## Written task
Repeat each record word for word. Leave nothing out.

## Task inputs
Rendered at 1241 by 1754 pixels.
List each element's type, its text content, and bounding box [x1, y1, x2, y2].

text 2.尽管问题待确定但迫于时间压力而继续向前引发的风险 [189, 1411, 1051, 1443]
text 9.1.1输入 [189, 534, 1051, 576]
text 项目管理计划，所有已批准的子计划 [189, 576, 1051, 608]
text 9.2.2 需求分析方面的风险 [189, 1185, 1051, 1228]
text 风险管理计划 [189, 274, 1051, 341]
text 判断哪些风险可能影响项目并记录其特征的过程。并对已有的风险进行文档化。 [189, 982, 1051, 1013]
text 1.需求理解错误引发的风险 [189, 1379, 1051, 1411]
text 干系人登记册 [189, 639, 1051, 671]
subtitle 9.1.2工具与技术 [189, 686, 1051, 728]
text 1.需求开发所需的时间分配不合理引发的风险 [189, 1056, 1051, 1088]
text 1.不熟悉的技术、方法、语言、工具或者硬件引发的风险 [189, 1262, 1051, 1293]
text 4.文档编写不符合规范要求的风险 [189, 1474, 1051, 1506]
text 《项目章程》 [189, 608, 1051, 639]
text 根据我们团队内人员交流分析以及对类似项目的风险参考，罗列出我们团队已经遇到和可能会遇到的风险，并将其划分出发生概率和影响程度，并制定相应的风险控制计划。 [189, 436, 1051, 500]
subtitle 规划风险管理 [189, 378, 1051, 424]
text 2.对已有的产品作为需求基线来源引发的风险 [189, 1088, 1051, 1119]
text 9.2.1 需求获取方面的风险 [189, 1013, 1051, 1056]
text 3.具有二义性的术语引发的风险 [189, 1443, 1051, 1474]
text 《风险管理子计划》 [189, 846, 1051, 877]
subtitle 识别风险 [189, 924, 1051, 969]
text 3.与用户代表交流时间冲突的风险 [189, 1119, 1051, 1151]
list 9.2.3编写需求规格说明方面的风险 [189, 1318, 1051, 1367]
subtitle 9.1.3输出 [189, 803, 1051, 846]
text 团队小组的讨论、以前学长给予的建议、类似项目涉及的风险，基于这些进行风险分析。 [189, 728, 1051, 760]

## Response area
Rendered at 1241 by 1754 pixels.
List each element's type, its text content, and bounding box [x1, y1, x2, y2].

text 2.尽管问题待确定但迫于时间压力而继续向前引发的风险 [189, 1411, 1051, 1443]
text 9.1.1输入 [189, 534, 1051, 576]
text 项目管理计划，所有已批准的子计划 [189, 576, 1051, 608]
text 9.2.2 需求分析方面的风险 [189, 1185, 1051, 1228]
text 风险管理计划 [189, 274, 1051, 341]
text 判断哪些风险可能影响项目并记录其特征的过程。并对已有的风险进行文档化。 [189, 982, 1051, 1013]
text 1.需求理解错误引发的风险 [189, 1379, 1051, 1411]
text 干系人登记册 [189, 639, 1051, 671]
subtitle 9.1.2工具与技术 [189, 686, 1051, 728]
text 1.需求开发所需的时间分配不合理引发的风险 [189, 1056, 1051, 1088]
text 1.不熟悉的技术、方法、语言、工具或者硬件引发的风险 [189, 1262, 1051, 1293]
text 4.文档编写不符合规范要求的风险 [189, 1474, 1051, 1506]
text 《项目章程》 [189, 608, 1051, 639]
text 根据我们团队内人员交流分析以及对类似项目的风险参考，罗列出我们团队已经遇到和可能会遇到的风险，并将其划分出发生概率和影响程度，并制定相应的风险控制计划。 [189, 436, 1051, 500]
subtitle 规划风险管理 [189, 378, 1051, 424]
text 2.对已有的产品作为需求基线来源引发的风险 [189, 1088, 1051, 1119]
text 9.2.1 需求获取方面的风险 [189, 1013, 1051, 1056]
text 3.具有二义性的术语引发的风险 [189, 1443, 1051, 1474]
text 《风险管理子计划》 [189, 846, 1051, 877]
subtitle 识别风险 [189, 924, 1051, 969]
text 3.与用户代表交流时间冲突的风险 [189, 1119, 1051, 1151]
list 9.2.3编写需求规格说明方面的风险 [189, 1318, 1051, 1367]
subtitle 9.1.3输出 [189, 803, 1051, 846]
text 团队小组的讨论、以前学长给予的建议、类似项目涉及的风险，基于这些进行风险分析。 [189, 728, 1051, 760]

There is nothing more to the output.